The V8 balloon diagram and longitudinal dimensions are shown in Figure 3. The current balloon is made of Pebax, with a differential in the bulb and waist compliance characteristics. Current balloon sizes include 17, 19, 21, and 23 mm waist diameters; waist diameter was used to size the hourglass balloons given the convention of using the balloon-to-annulus ratio for selecting balloon sizes. With nominal inflations, the bulbs were 5 mm larger than the waist. Figure 3 demonstrates the different compliance characteristics of the waist and bulbous segment and precise volume-determined sizing. 

Two patients underwent BAV with the second-generation (TAV8) balloon, which is also hourglass shaped. The TAV8 balloon is different from the V8 balloon only in longitudinal total and segment lengths. It has the advantage of being even shorter in total length than the V8 balloon (ie, 24 mm vs 32 mm). In addition, its distal segment is just 4 mm, limiting its potential for trauma in the left ventricular outflow tract (LVOT) and heart block, which are likely more common beyond this depth.

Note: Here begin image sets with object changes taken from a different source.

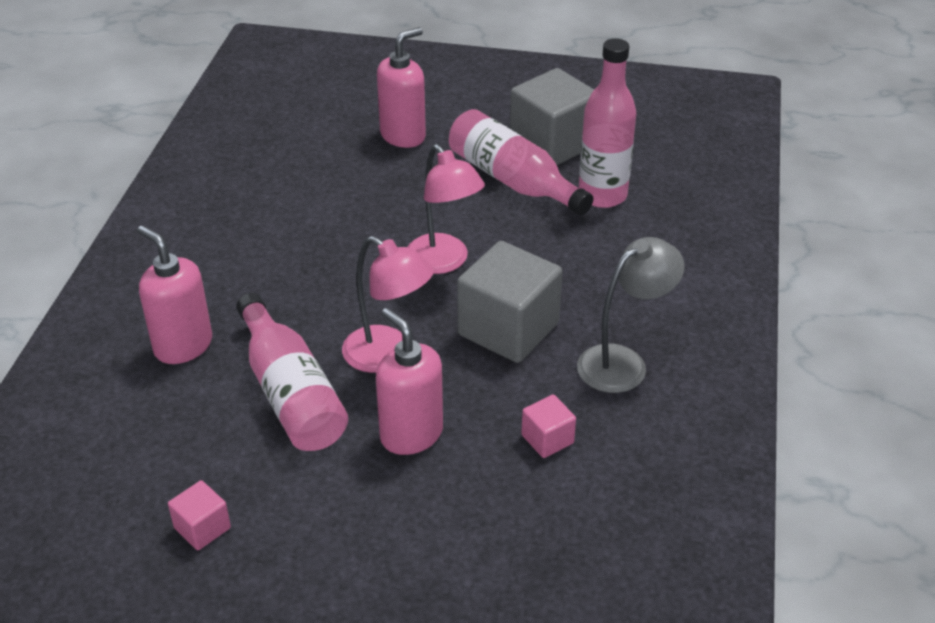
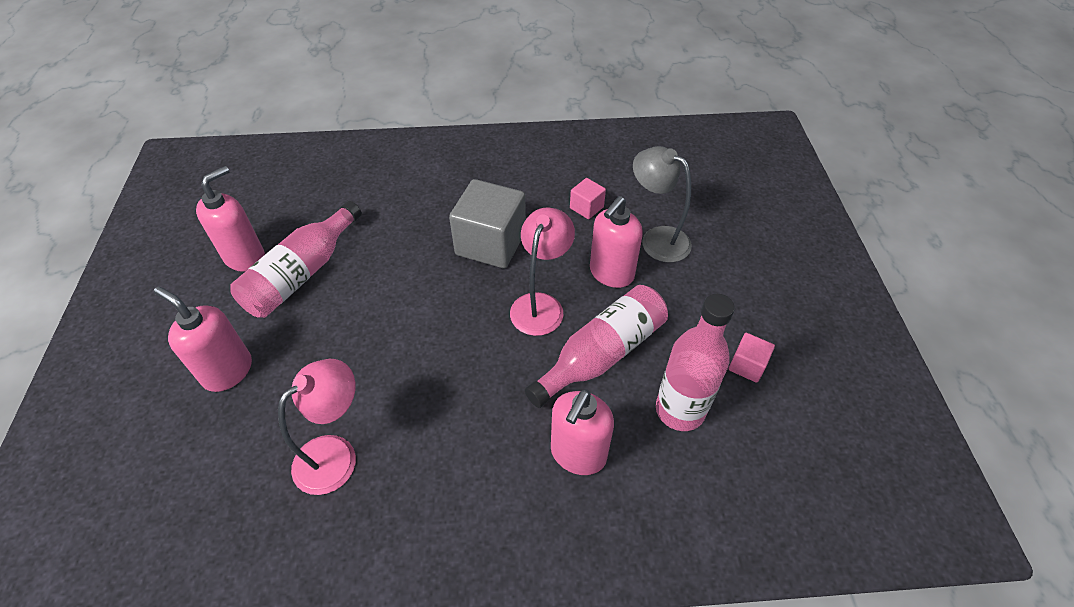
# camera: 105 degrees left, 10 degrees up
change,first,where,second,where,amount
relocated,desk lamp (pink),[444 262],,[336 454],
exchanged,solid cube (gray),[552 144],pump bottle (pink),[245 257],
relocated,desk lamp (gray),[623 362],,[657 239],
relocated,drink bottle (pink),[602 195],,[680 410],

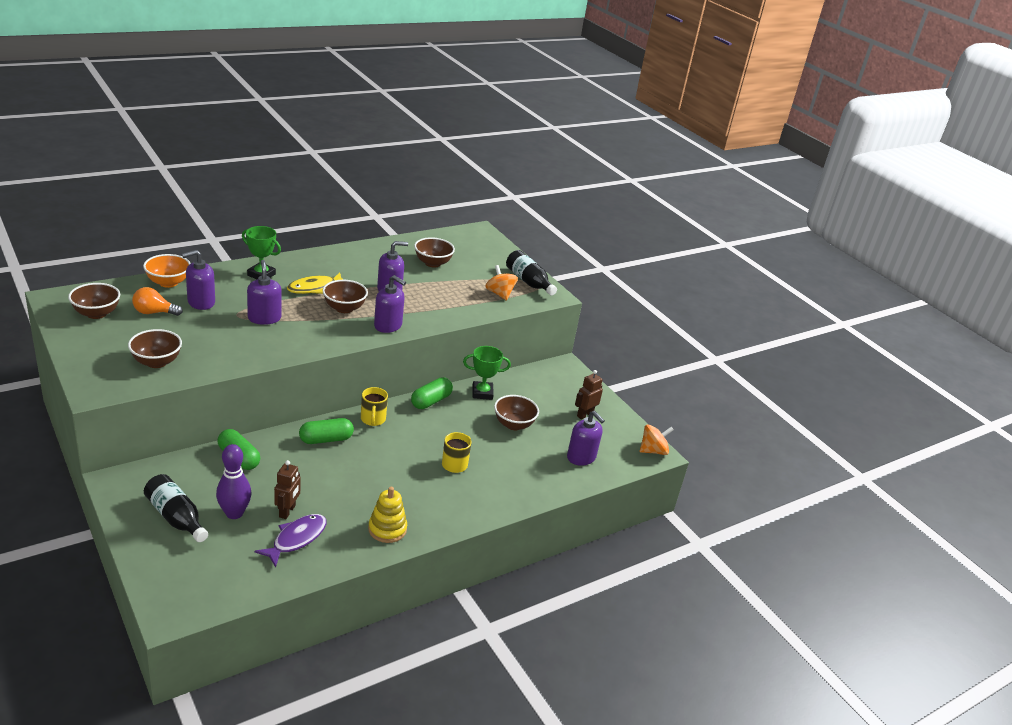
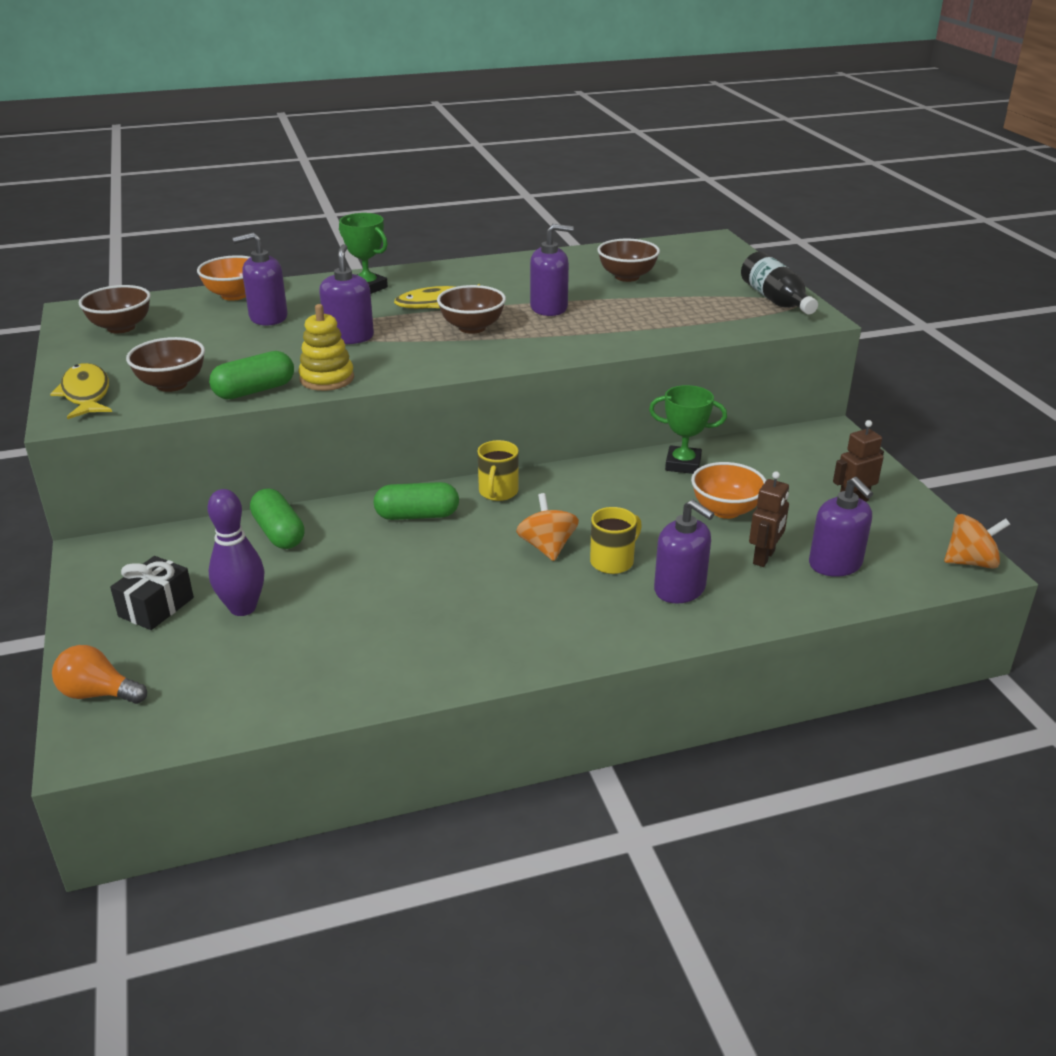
# camera: 20 degrees right, 0 degrees up
change,first,where,second,where,amount
relocated,lightbulb (bright orange),[154 312],,[98 693],
exchanged,drink bottle (black),[176 517],gift (black),[156 607],
missing,fish figure (violet),[296 539],,,
relocated,robot figure (brown),[287 511],,[764 557],
relocated,stacking rings (golden),[387 529],,[327 379],
relocated,pump bottle (violet),[388 325],,[680 589],
relocated,pill (leaf-green),[431 401],,[254 391],
relocated,toy top (bright orange),[499 294],,[547 547],
colour,serving bowl (brown),[513 424],serving bowl (bright orange),[725 510],
appeared,,,fish figure (golden),[86 394],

Procedural technique. BAV was performed using a previously described retrograde arterial technique.⁵ In both groups, valvuloplasty balloons were delivered and positioned across the aortic valve using Amplatz extra-stiff 0.035˝ exchange wires (Boston Scientific) delivered through 10-14 Fr femoral arterial sheaths. A broad loop was shaped in the distal guidewire for stable positioning in the left ventricle. Temporary balloon flotation, bipolar pacing leads were positioned in the right ventricular apex for rapid ventricular pacing at rates of 160-220 beats/min. Rapid ventricular pacing was performed to preserve balloon stability across the aortic valve during inflation. In the matched control group, 4 cm-long Z-Med and Z-Med II cylindrical balloons (B. Braun Interventional Systems) were used. These balloons were sized to achieve a 1.0:1.2 balloon-to-annulus ratio. Sequential inflations with larger balloons were performed if necessary in an attempt to achieve a 50% reduction in intraprocedural aortic valve mean gradient. 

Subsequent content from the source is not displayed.